TOKYO (Kyodo) -- A series of strong earthquakes jolted Japan's northernmost main island of Hokkaido early Thursday, the weather agency said, issuing no tsunami warning.

    Local police said they have received no immediate reports of major damage. The Japan Meteorological Agency asked people in the affected areas to be alert for about the next week over the possibility of a strong aftershock.

    The most powerful temblor, with a preliminary magnitude of 5.4, shook the northern part of the island at around 12:53 a.m., registering upper 5 on the Japanese seismic intensity scale of 7 in Nakagawa and 4 in many areas near the town.

    Initially, the agency had estimated the magnitude as 5.3, but later revised it.

    The town was also hit hard by the first quake, which occurred around 12:35 a.m. with an estimated magnitude of 5.2 and a rating of lower 5 on the intensity scale. The agency also upgraded the strength of the quake from an initial figure of 5.1.

    The focuses of the quakes were both at a depth of about 4 kilometers, the agency said, revising it from the earlier estimate of 10 km.

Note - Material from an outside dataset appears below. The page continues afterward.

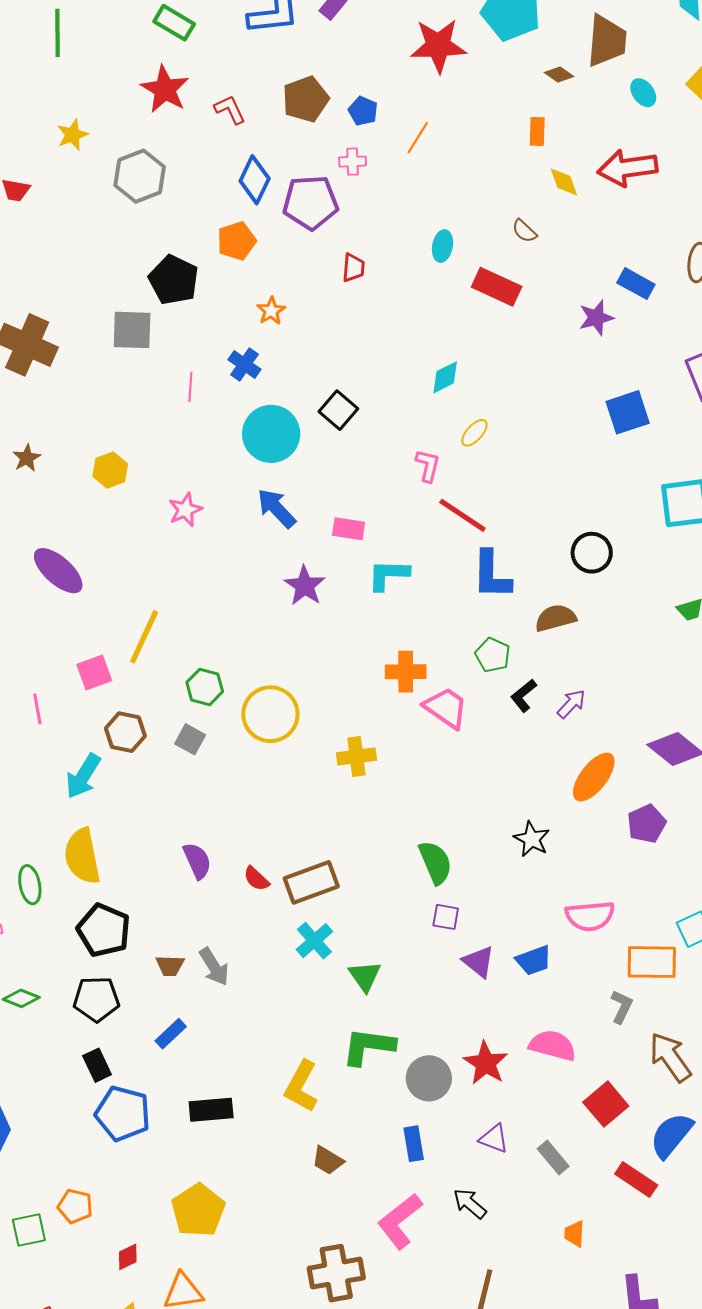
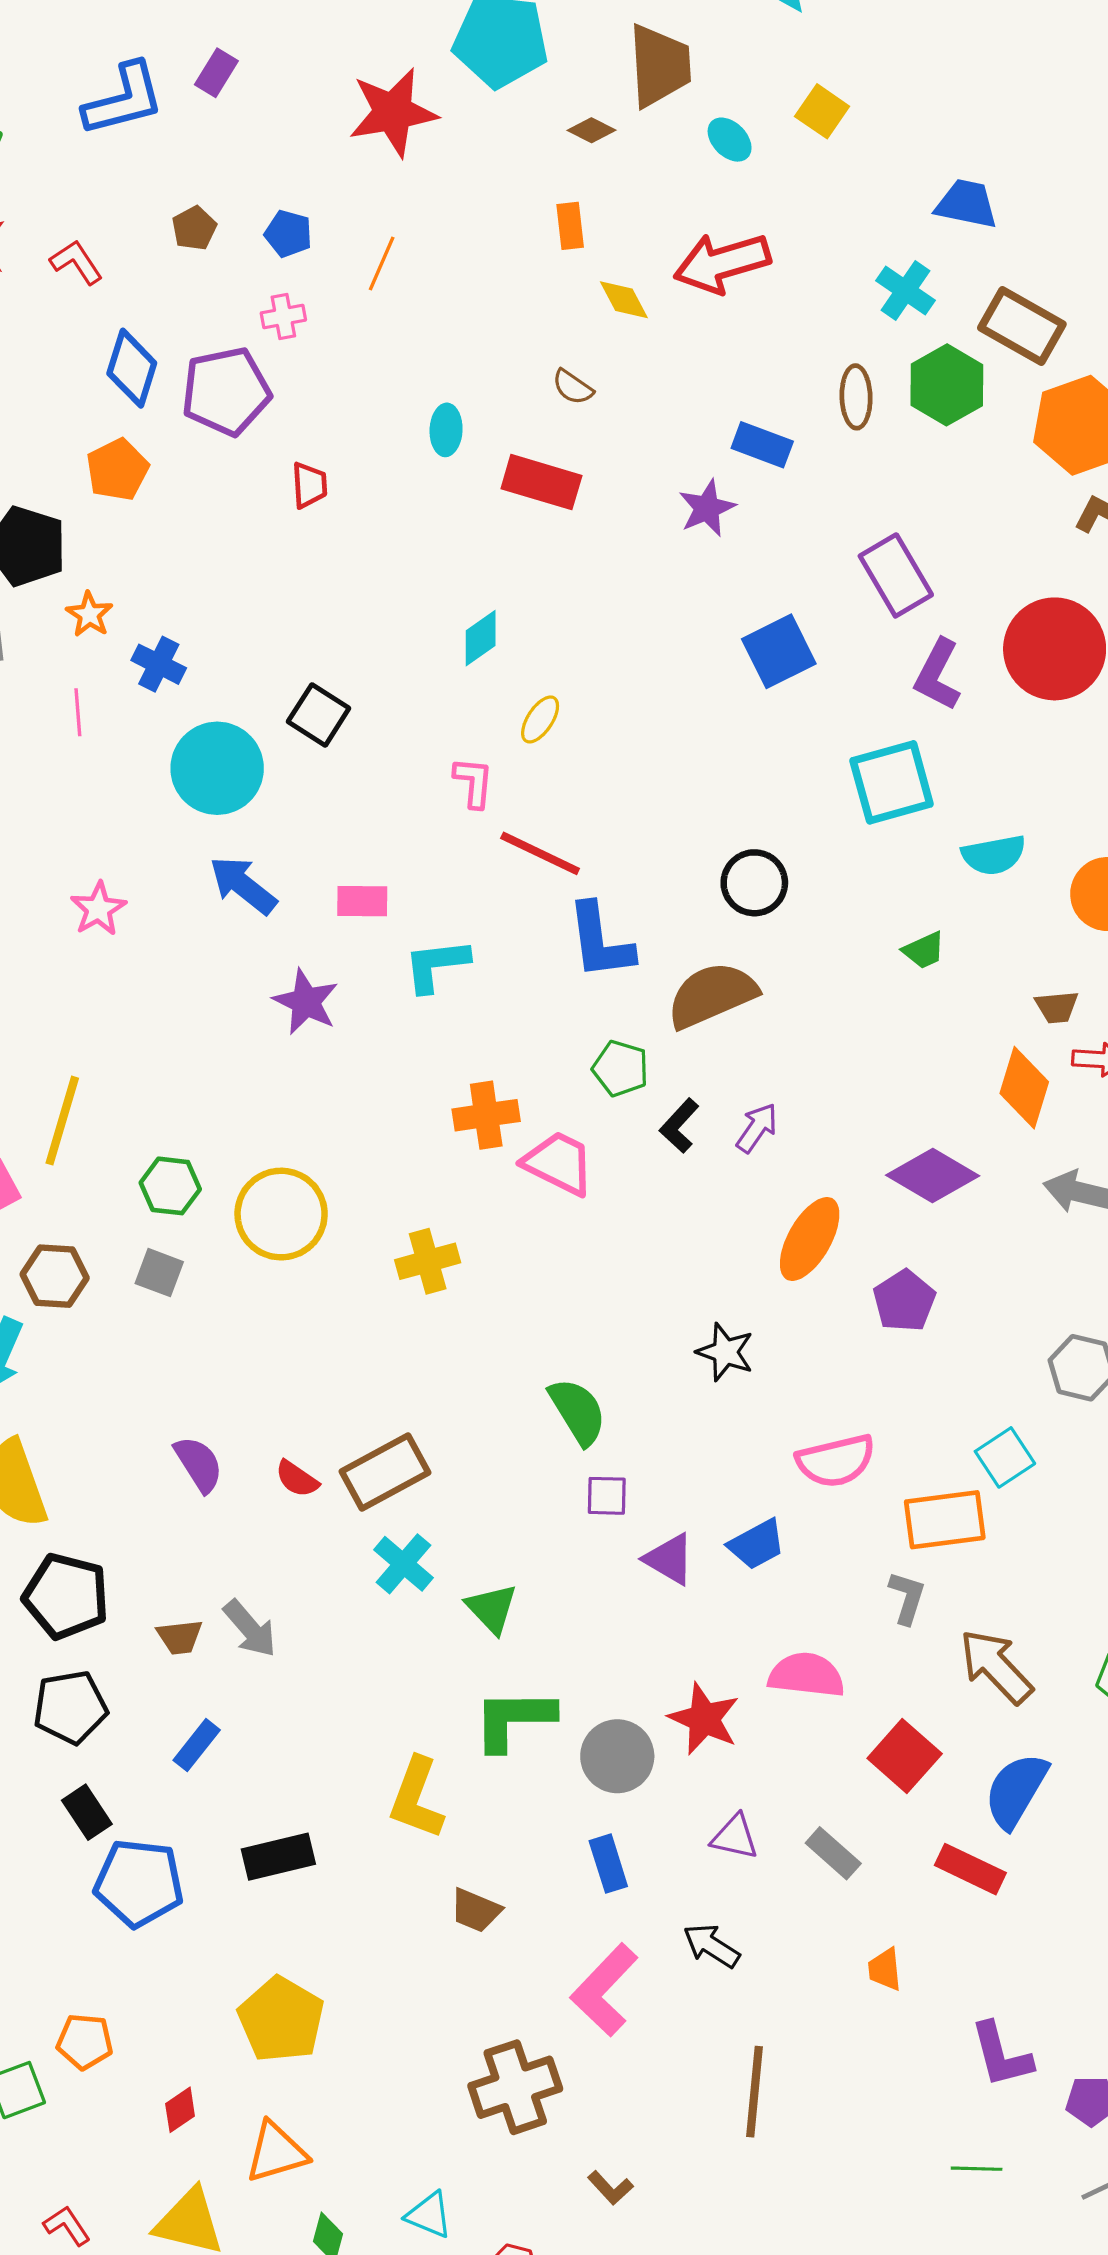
brown pentagon: (306, 99) -> (194, 228), size x0.6
orange star: (271, 311) -> (89, 614), moved
brown semicircle: (555, 618) -> (712, 995), size x1.4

    "The first one was a short tremor that lasted 10 seconds or so, but I felt the second was a bit longer, about 30 seconds," said an official of the Nakagawa town office.

    "It shook up and down, as well as from side to side," the official added, noting that documents fell from the office shelves as a result of the temblors.

    The region was also hit by other quakes early Thursday, including one that measured 4 on the intensity scale in Nakagawa, the agency said.